*Given passage*
Wikipedia: Directed Acyclic Graph
Not sure if leaf node is still proper terminology since it's not really a tree (each node can have multiple children and also multiple parents) and also I'm actually trying to find all the root nodes (which is really just a matter of semantics, if you reverse the direction of all the edges it'd they'd be leaf nodes).
Right now we're just traversing the entire graph (that's reachable from the specified node), but that's turning out to be somewhat expensive, so I'm wondering if there's a better algorithm for doing this. One thing I'm thinking is that we keep track of nodes that have been visited already (while traversing a different path) and don't recheck those.
Are there any other algorithmic optimizations?
We also thought about keeping a list of root nodes that this node is a descendant of, but it seems like maintaining such a list would be fairly expensive as well if we need to check if it changes every time a node is added, moved, or removed.
Edit:
This is more than just finding a single node, but rather finding ALL nodes that are endpoints.
Also there is no master list of nodes. Each node has a list of it's children and it's parents. (Well, that's not completely true, but pulling millions of nodes from the DB ahead of time is prohibitively expensive and would likely cause an OutOfMemory exception)
Edit2:
May or may not change possible solutions, but the graph is bottom-heavy in that there's at most a few dozen root nodes (what I'm trying to find) and some millions (possibly tens or hundreds of millions) leaf nodes (where I'm starting from).
There are a few methods that each may be faster depending on your structure, but in general what youre going to want is a traversal.
A depth first search, goes through each possible route, keeping track of nodes that have already been visited. It's a recursive function, because at each node you have to branch and try each child node of it. There's no faster method if you dont know which way to look for the object you just have to try each way! You definitely need to keep track of where you have already been because it would be wasteful otherwise. It should require on the order of the number of nodes to do a full traversal.
A breadth first search is similar but visits each child of the node before "moving on" and as such builds up layers of distance from the chosen root. This can be faster if the destination is expected to be close to the root node. It would be slower if it is expected to be all the way down a path, because it forces you to traverse every possible edge.
Youre right about maybe keeping a list of known root nodes, the tradeoff there is that you basically have to do the search whenever you alter the graph. If you are altering the graph rarely this is acceptable, but if you alter the graph more frequently than you need to generate this information, then of course it is too costly.
EDIT: Info Update.

*Work request A*
Could you give the part of the listing that opens with the line containing "How many data points are less than 16?" and runs through the end of the listing as a numbered list, with blank lines left out and the pictures omitted?
The thread about finding root nodes in a directed acyclic graph has no connection to the listing that comes next.

Chart tasks with short answers
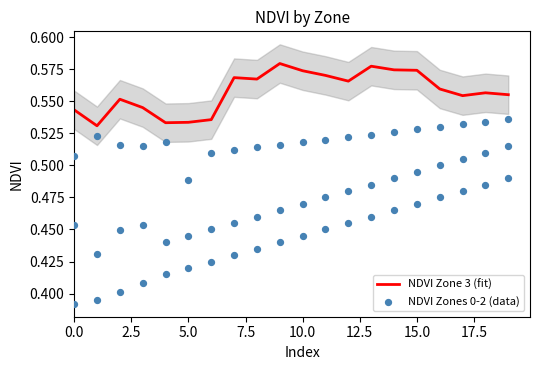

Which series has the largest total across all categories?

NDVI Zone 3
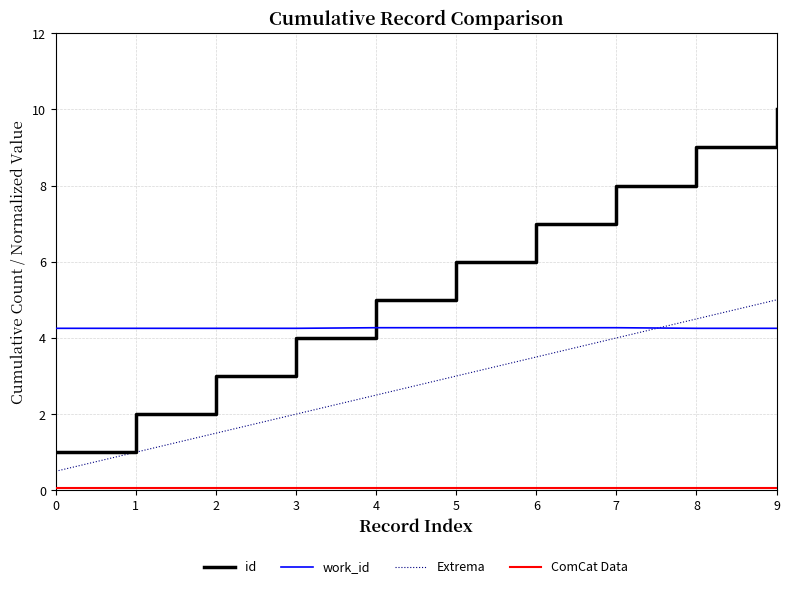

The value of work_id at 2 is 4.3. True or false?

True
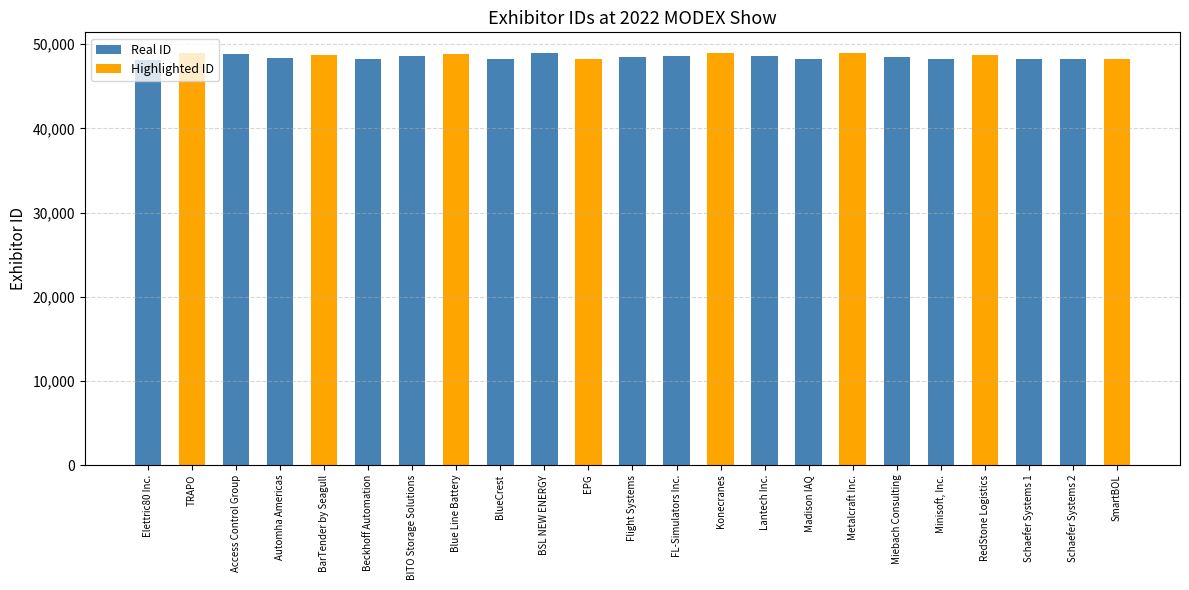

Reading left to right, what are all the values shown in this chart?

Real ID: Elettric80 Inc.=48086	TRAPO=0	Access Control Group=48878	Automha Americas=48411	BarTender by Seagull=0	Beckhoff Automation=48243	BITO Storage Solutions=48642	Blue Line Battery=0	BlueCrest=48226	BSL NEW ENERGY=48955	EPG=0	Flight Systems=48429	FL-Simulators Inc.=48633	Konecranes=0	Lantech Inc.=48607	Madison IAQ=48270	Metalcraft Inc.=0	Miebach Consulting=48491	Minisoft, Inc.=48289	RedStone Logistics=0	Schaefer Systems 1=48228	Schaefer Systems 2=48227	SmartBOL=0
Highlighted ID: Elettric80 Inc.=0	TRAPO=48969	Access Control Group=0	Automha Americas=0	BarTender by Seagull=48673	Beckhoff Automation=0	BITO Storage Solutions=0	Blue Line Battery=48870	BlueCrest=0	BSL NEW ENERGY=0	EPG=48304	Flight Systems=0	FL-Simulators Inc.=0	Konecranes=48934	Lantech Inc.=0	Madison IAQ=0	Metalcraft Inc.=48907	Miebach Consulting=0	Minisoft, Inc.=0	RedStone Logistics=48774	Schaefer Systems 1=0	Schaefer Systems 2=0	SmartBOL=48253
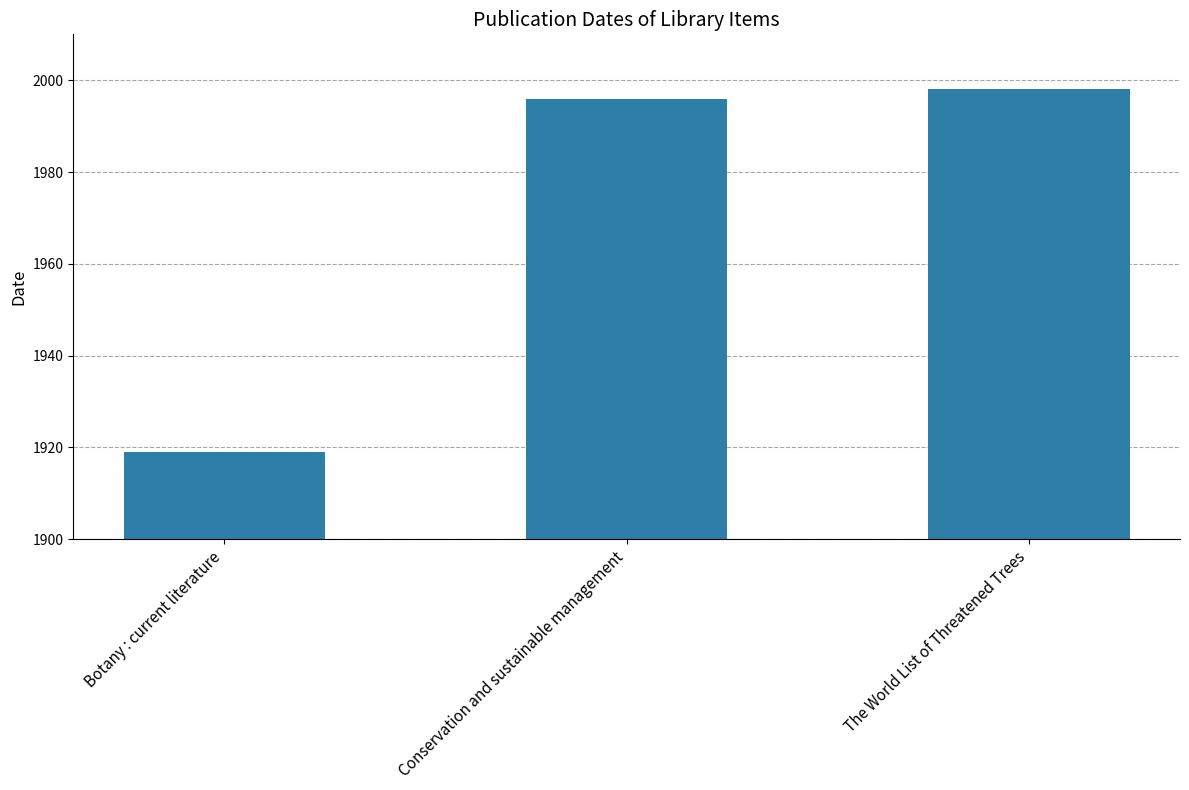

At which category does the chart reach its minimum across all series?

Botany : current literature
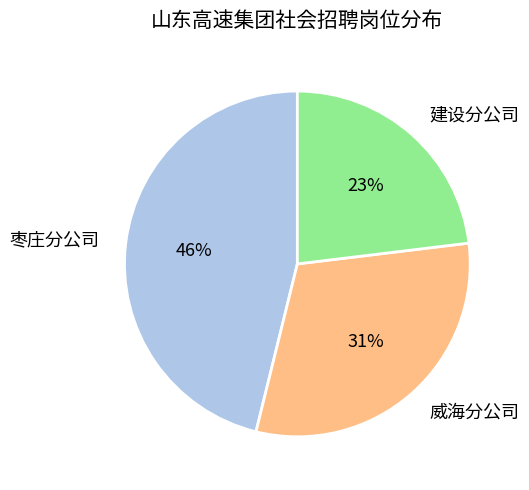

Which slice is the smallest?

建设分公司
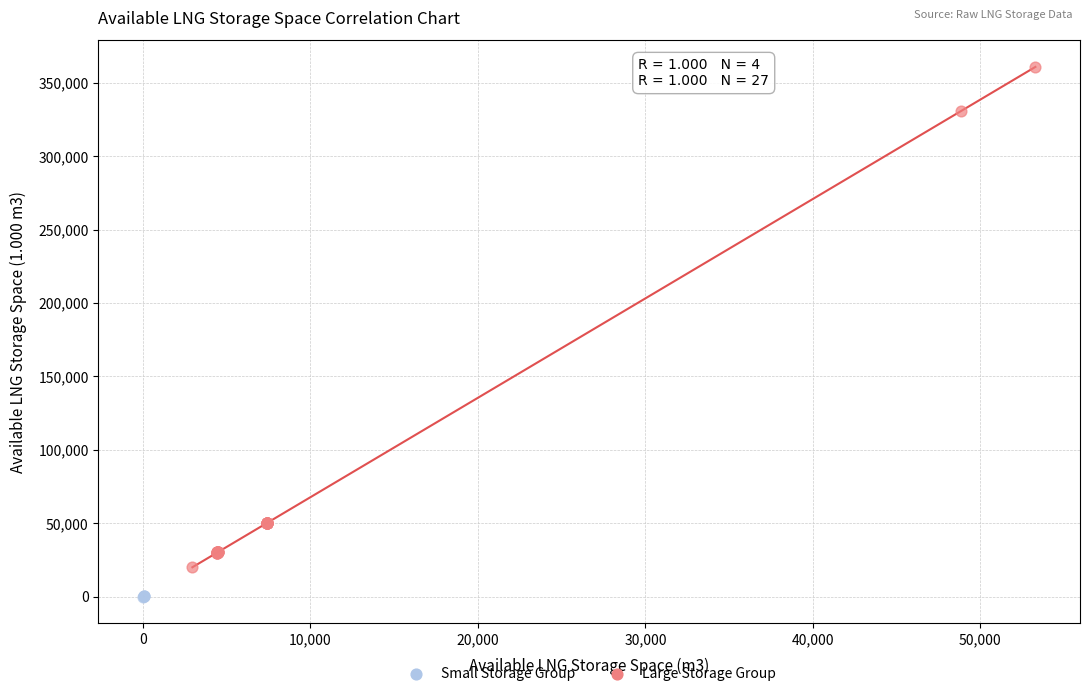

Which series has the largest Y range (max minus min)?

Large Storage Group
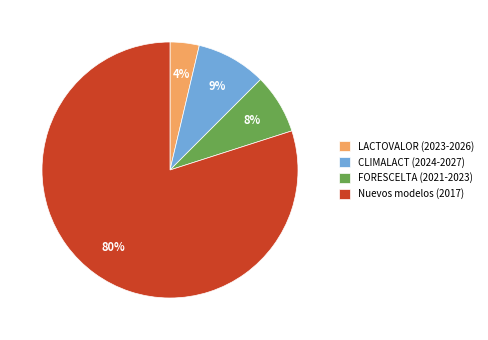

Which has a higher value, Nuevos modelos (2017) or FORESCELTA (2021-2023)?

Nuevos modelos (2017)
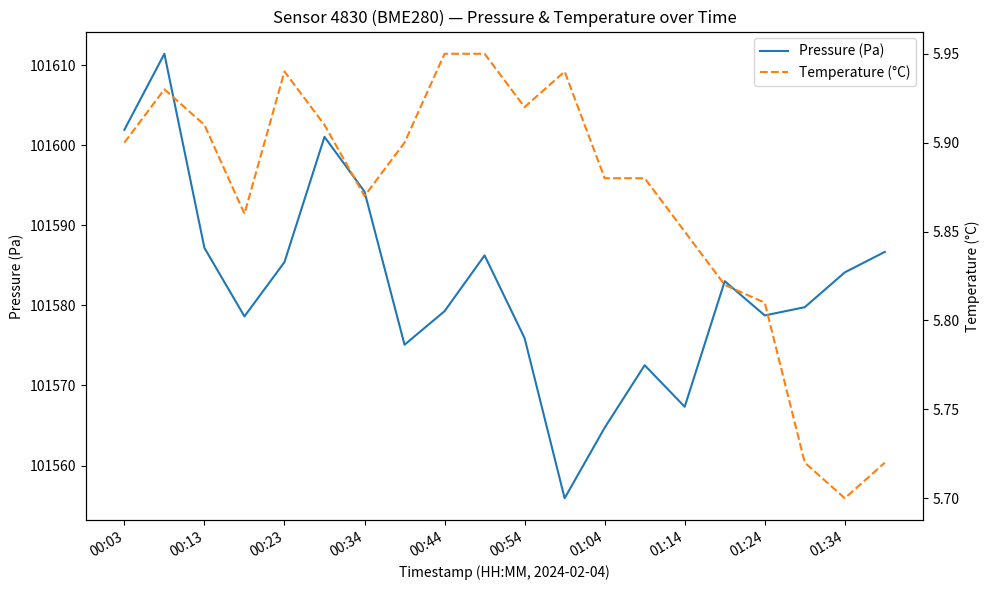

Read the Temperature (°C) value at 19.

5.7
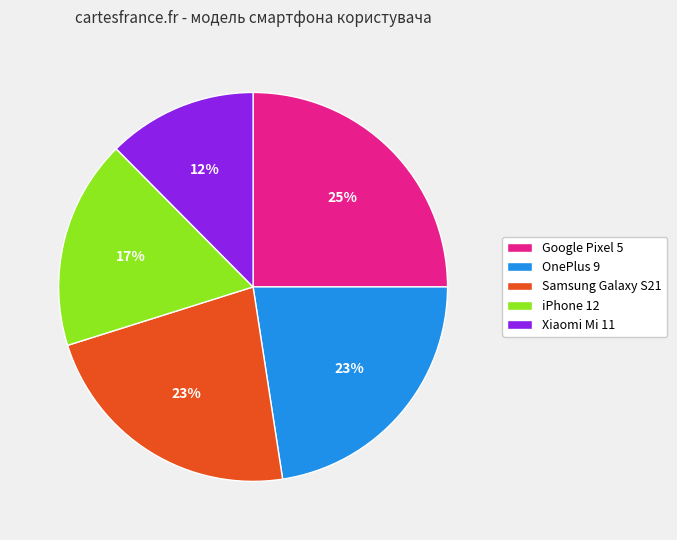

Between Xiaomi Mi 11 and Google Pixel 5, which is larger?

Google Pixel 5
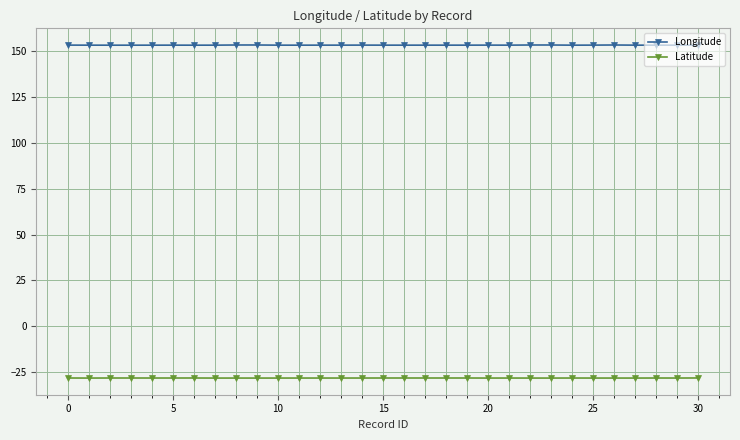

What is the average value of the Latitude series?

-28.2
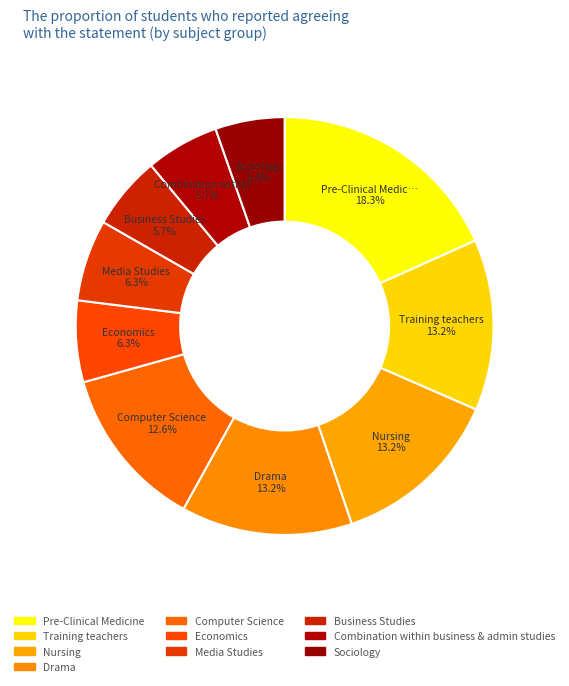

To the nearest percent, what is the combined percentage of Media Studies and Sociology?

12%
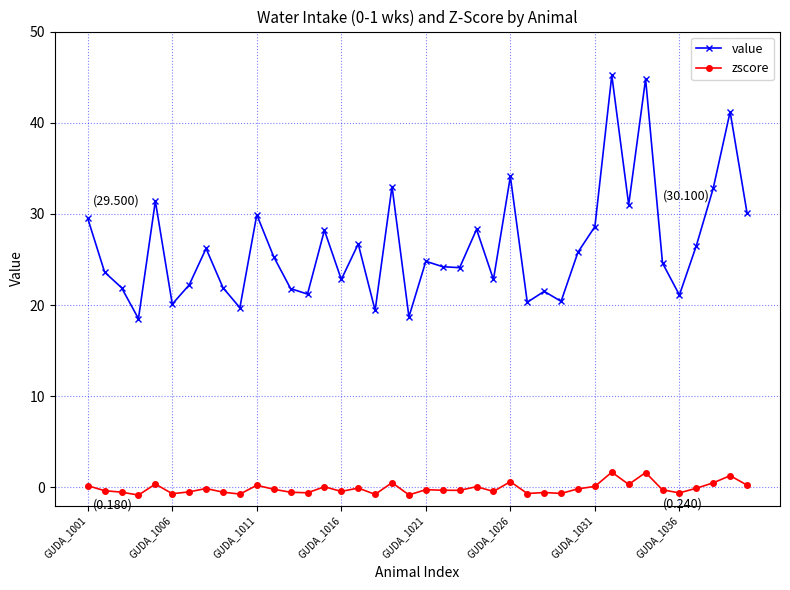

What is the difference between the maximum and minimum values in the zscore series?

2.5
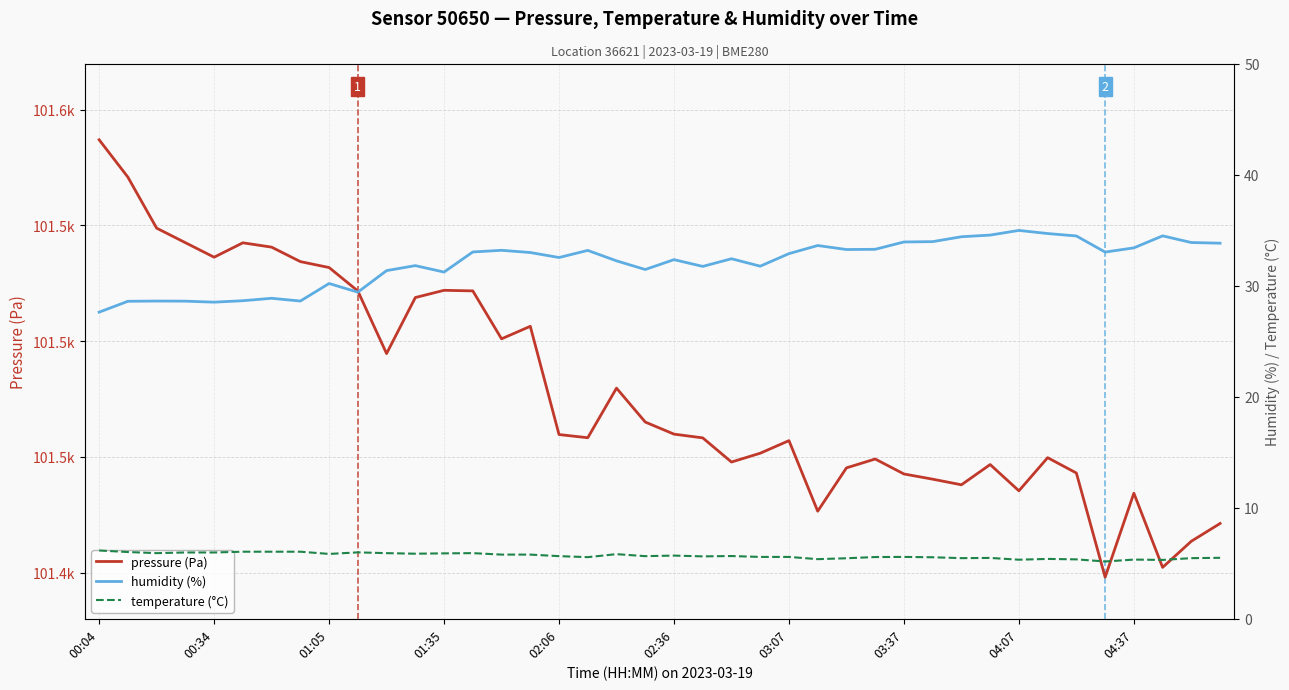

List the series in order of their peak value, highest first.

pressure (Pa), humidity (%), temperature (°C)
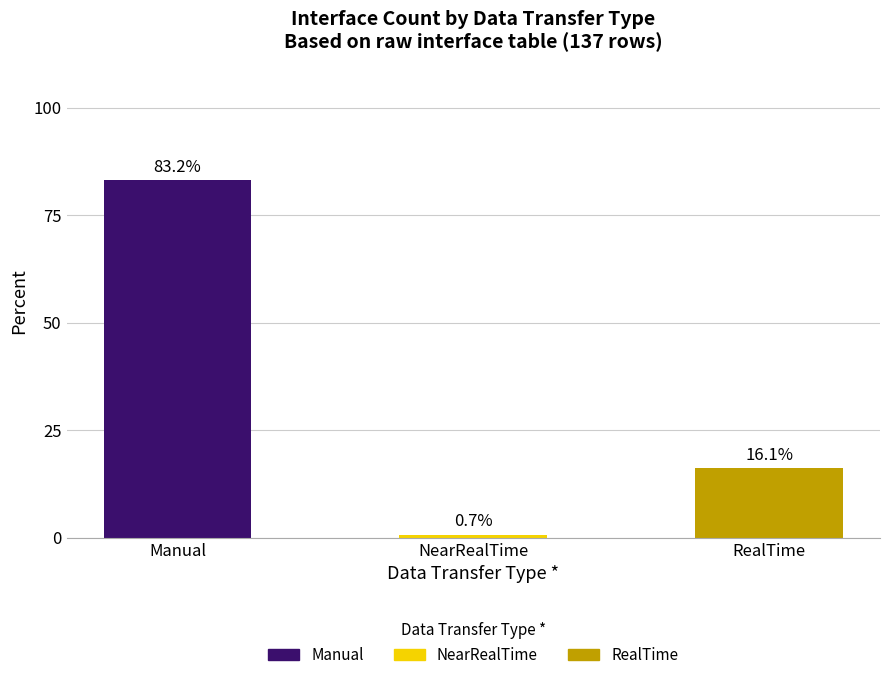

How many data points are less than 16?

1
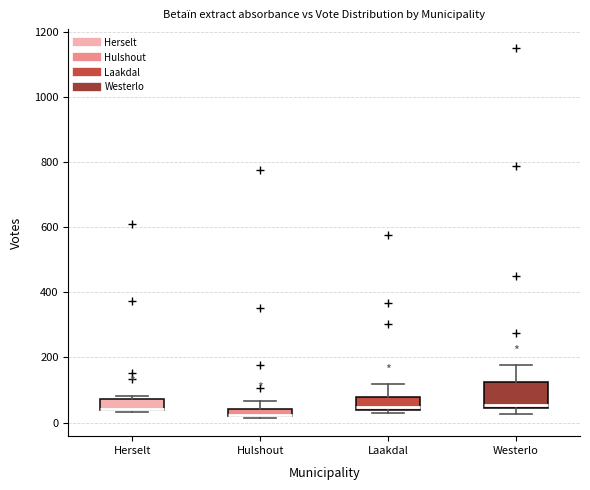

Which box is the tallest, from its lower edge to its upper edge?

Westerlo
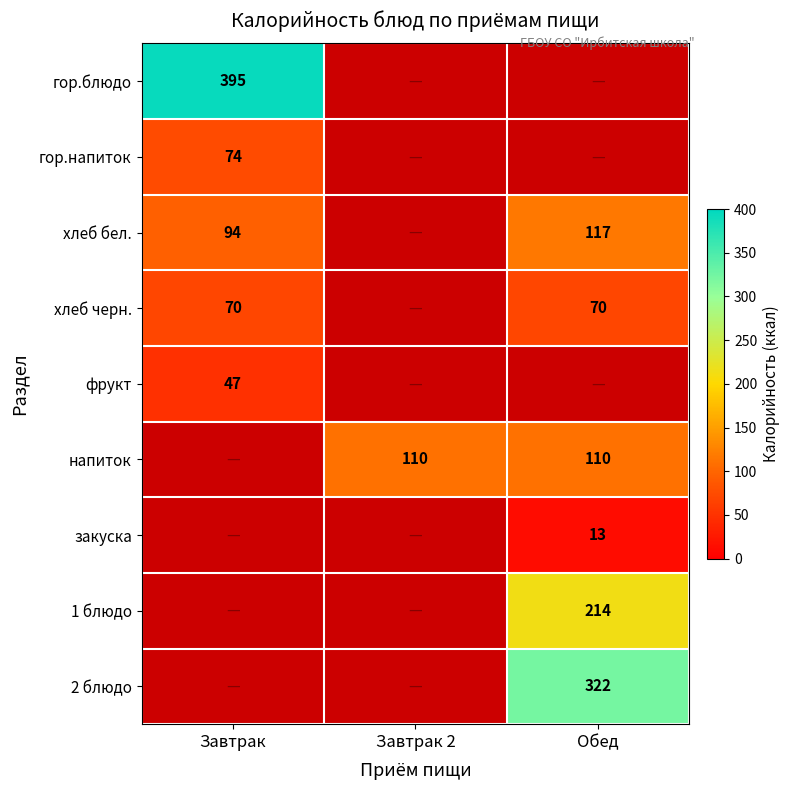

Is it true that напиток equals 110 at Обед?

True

*Work request B*
Can you continue the thread on finding all root nodes in a directed acyclic graph from where it stops?

*Exercise answer A*
1. How many data points are less than 16?
2. 1
3. Which box is the tallest, from its lower edge to its upper edge?
4. Westerlo
5. Is it true that напиток equals 110 at Обед?
6. True

*Exercise answer B*
It sounds like we are actually looking for a path between two arbitrary nodes, the root/leaf semantic keeps getting switched. The DepthFirstSearch (DFS) starts at one node, and then for each unvisited child, recurse. Break if you find the target node. Due to the way recursion evaluates, this will traverse all the way down the 'left' path, then enumerate nodes at this distance before ever getting to the 'right' path. This is time costly and inefficient if the target node is potentially the first child on the right. BreadthFirst walks in steps, covering all children before moving forward. Because your graph is bottom heavy like a tree, both will be approximately the same execution time.
When the graph is bottom heavy you might be interested in a reverse traversal. Start at the target node and walk upwards, because there are relatively fewer nodes in this direction. So long as the nodes in general have more parents than children, this direction will be much faster. You can also combine the approaches, stepping one up and one down , then comparing lists of nodes, and meeting somewhere in the middle. (this combination might seem the fastest if you ignore that twice as much work is done at each step).
However, since you said that your graph is stored as a list of lists of children, you have no real way of traversing the graph backwards. A node does not know what its parents are. This is a problem. To fix it you have to get a node to know what its parents are by adding that data on graph update, or by creating a duplicate of the whole structure (which you have said is too large). It will need the whole structure to be rewritten, which sounds probably out of the question due to it being a large database at this point.
There's a lot of work to do.
http://en.wikipedia.org/wiki/Graph_(data_structure)
Just color (keep track of) visited nodes.
Sample in Python:
def reachable(nodes, edges, start, end):
color = {}
for n in nodes:
color[n] = False
q = [start]
while q:
n = q.pop()
if color[n]:
continue
color[n] = True
for adj in edges[n]:
q.append(adj)
return color[end]
For a vertex x you want to compute a bit array f(x), each bit corresponds to a root vertex Ri, and 1 (resp 0) means "x can (resp can't) be reached from root vertex Ri.
You could partition the graph into one "upper" set U containing all your target roots R and such that if x in U then all parents of x are in U. For example the set of all vertices at distance <=D from the closest Ri.
Keep U not too big, and precompute f for each vertex x of U.
Then, for a query vertex y: if y is in U, you already have the result. Otherwise recursively perform the query for all parents of y, caching the value f(x) for each visited vertex x (in a map for example), so you won't compute a value twice. The value of f(y) is the bitwise OR of the value of its parents.
Related
I have a directed acyclic graph created by users, where each node (vertex) of the graph represents an operation to perform on some data. The outputs of a node depend on its inputs (obviously), and that input is provided by its parents. The outputs are then passed on to its children. Cycles are guaranteed to not be present, so can be ignored.
This graph works on the same principle as the Shader Editor in Blender. Each node performs some operation on its input, and this operation can be arbitrarily expensive. For this reason, I only want to evaluate these operations when strictly required.
When a node is updated, via user input or otherwise, I need to reevaluate every node which depends on the output of the updated node. However, given that I can't justify evaluating the same node multiple times, I need a way to determine the correct order to update the nodes. A basic breadth-first traversal doesn't solve the problem. To see why, consider this graph:
A traditional breadth-first traversal would result in D being evaluated prior to B, despite D depending on B.
I've tried doing a breadth-first traversal in reverse (that is, starting with the O1 and O2 nodes, and traversing up the graph), but I seem to run into the same problem. A reversed breadth-first traversal will visit D before B, thus I2 before A, resulting in I2 being ordered after A, despite A depending on I2.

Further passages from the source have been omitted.